A critical step in closing the global carbon cycle.


Syngas, also known as synthetic gas- created by a variety of different materials that contain carbon. The photoelectrochemical (PEC) production of syngas from water and CO2 represents an attractive technology towards a circular carbon economy. However, high potential, low selectivity, and cost of commonly employed catalysts pose challenges for this sustainable energy-conversion process.

Developed by the University of Cambridge, an artificial leaf is an alternative to produce syngas and sustainable liquid fuel. Powered by sunlight, the leaf functions efficiently even in the cloudy and overcast days. And as compared to current industrial processes for producing syngas, the device does not release any additional carbon dioxide into the atmosphere.

Senior author Professor Erwin Reisner from Cambridge’s Department of Chemistry said, “Being able to produce it sustainably would be a critical step in closing the global carbon cycle and establishing a sustainable chemical and fuel industry.”

This artificial leaf is equipped with two light absorbers with a catalyst made from the naturally abundant element cobalt. After immersing with water, one light absorber uses the catalyst to produce oxygen while others carry out the chemical reaction that reduces carbon dioxide and water into carbon monoxide and hydrogen, forming the syngas mixture.

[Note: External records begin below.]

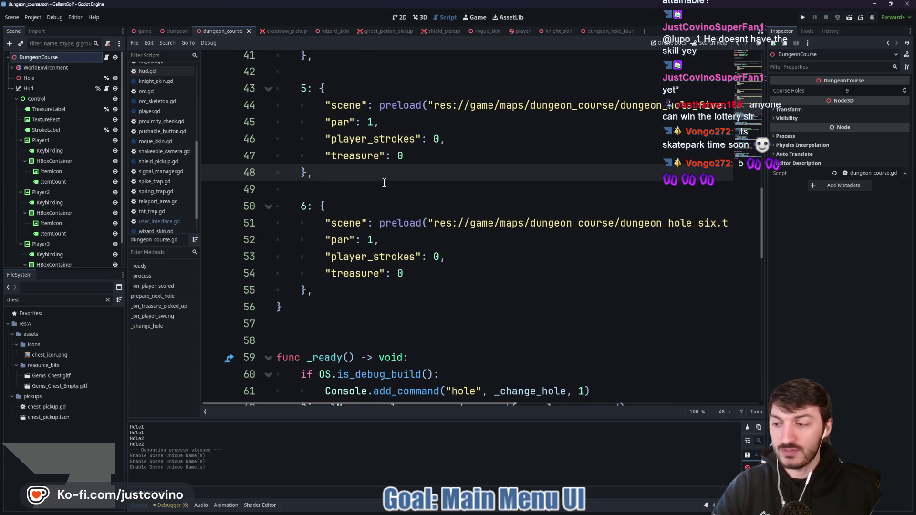
left_click(386, 184)
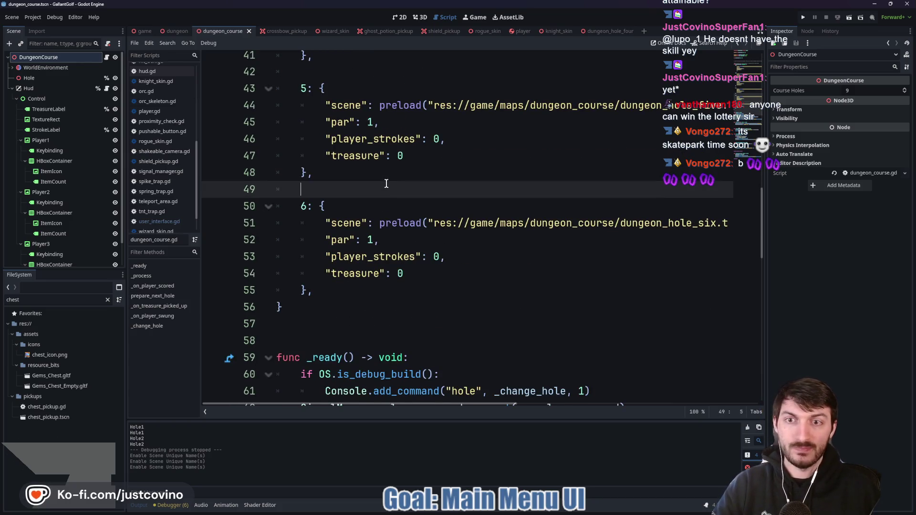
scroll(387, 184, "down", 1)
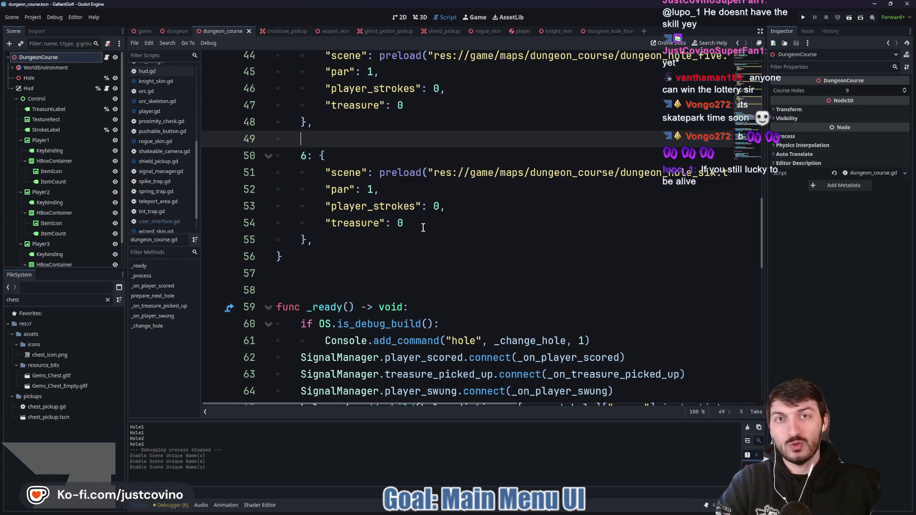
scroll(423, 228, "down", 3)
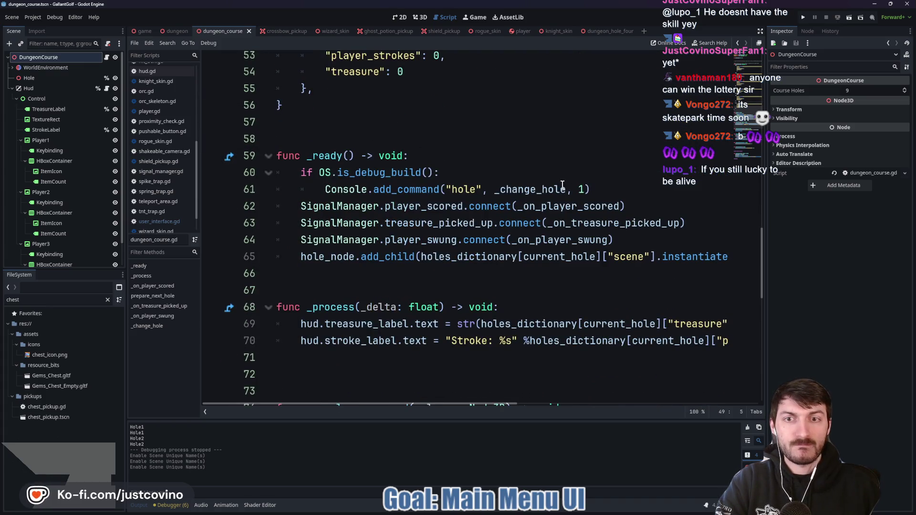
scroll(518, 188, "down", 3)
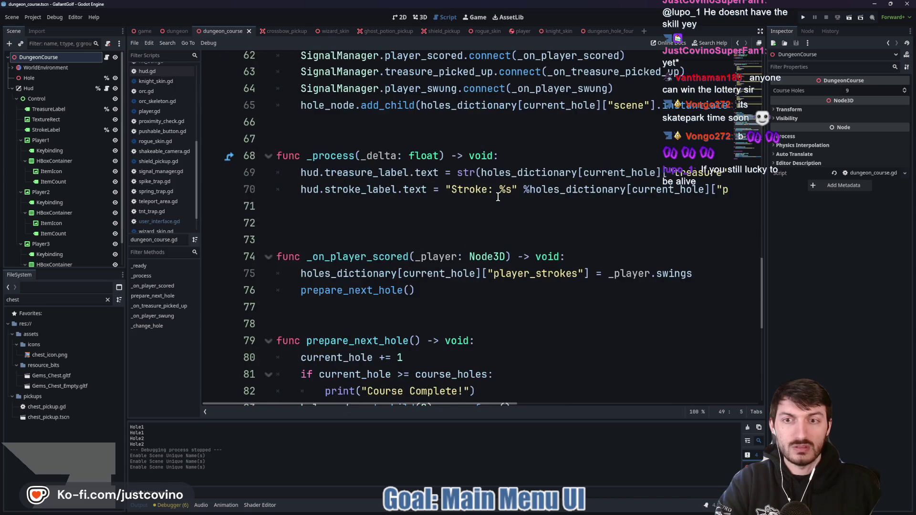
scroll(496, 199, "up", 2)
scroll(496, 198, "up", 18)
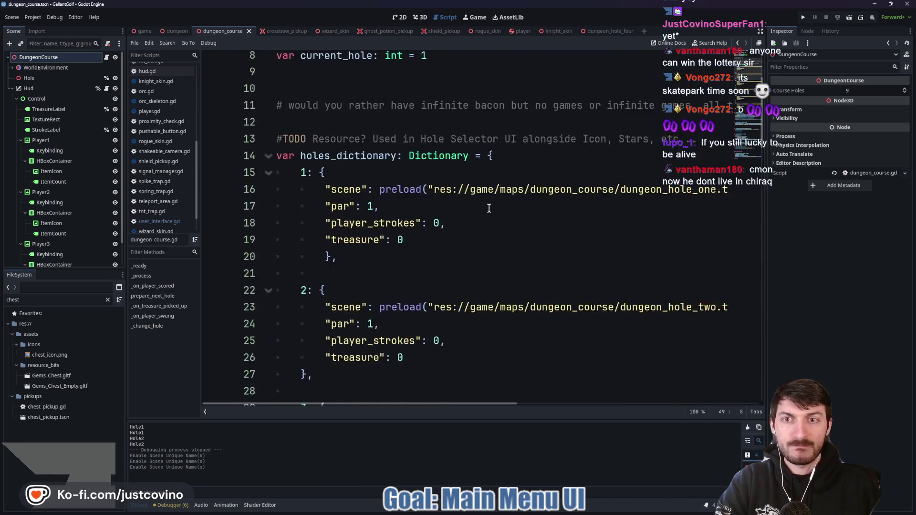
scroll(489, 208, "down", 4)
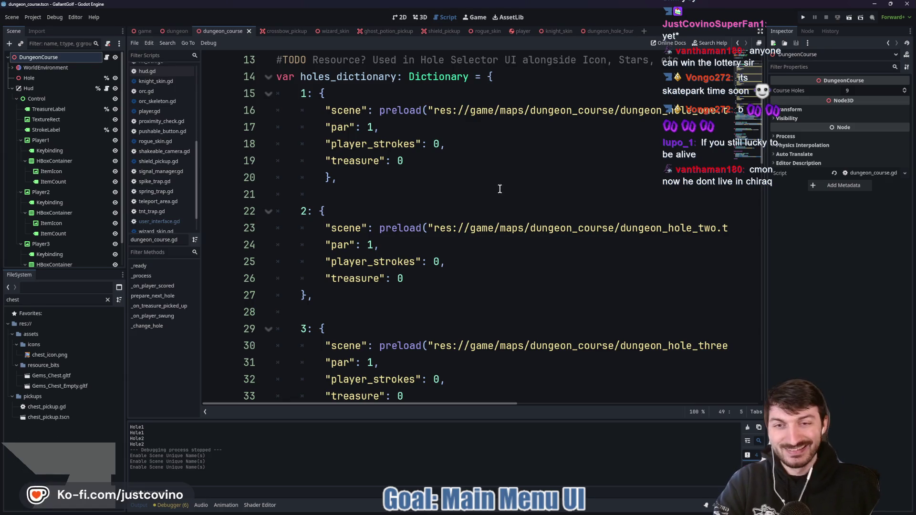
scroll(492, 168, "up", 1)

Scientists also used cobalt as their molecular catalyst, instead of platinum or silver. Cobalt is not only lower-cost, but it is better at producing carbon monoxide than other catalysts.

Reisner said, “What we’d like to do next, instead of first making syngas and then converting it into liquid fuel, is to make the liquid fuel in one step from carbon dioxide and water.”

“Although great advances are being made in generating electricity from renewable energy sources such as wind power and photovoltaics. The development of synthetic petrol is vital, as electricity can currently only satisfy about 25% of our total global energy demand.”

The research was carried out in the Christian Doppler Laboratory for Sustainable SynGas Chemistry in the University’s Department of Chemistry. It was co-funded by the Austrian government, the Austrian petrochemical company OMV, the Winton Programme for the Physics of Sustainability, the Biotechnology and Biological Sciences Research Council, and the Engineering and Physical Sciences Research Council.

The results are reported in the journal Nature Materials.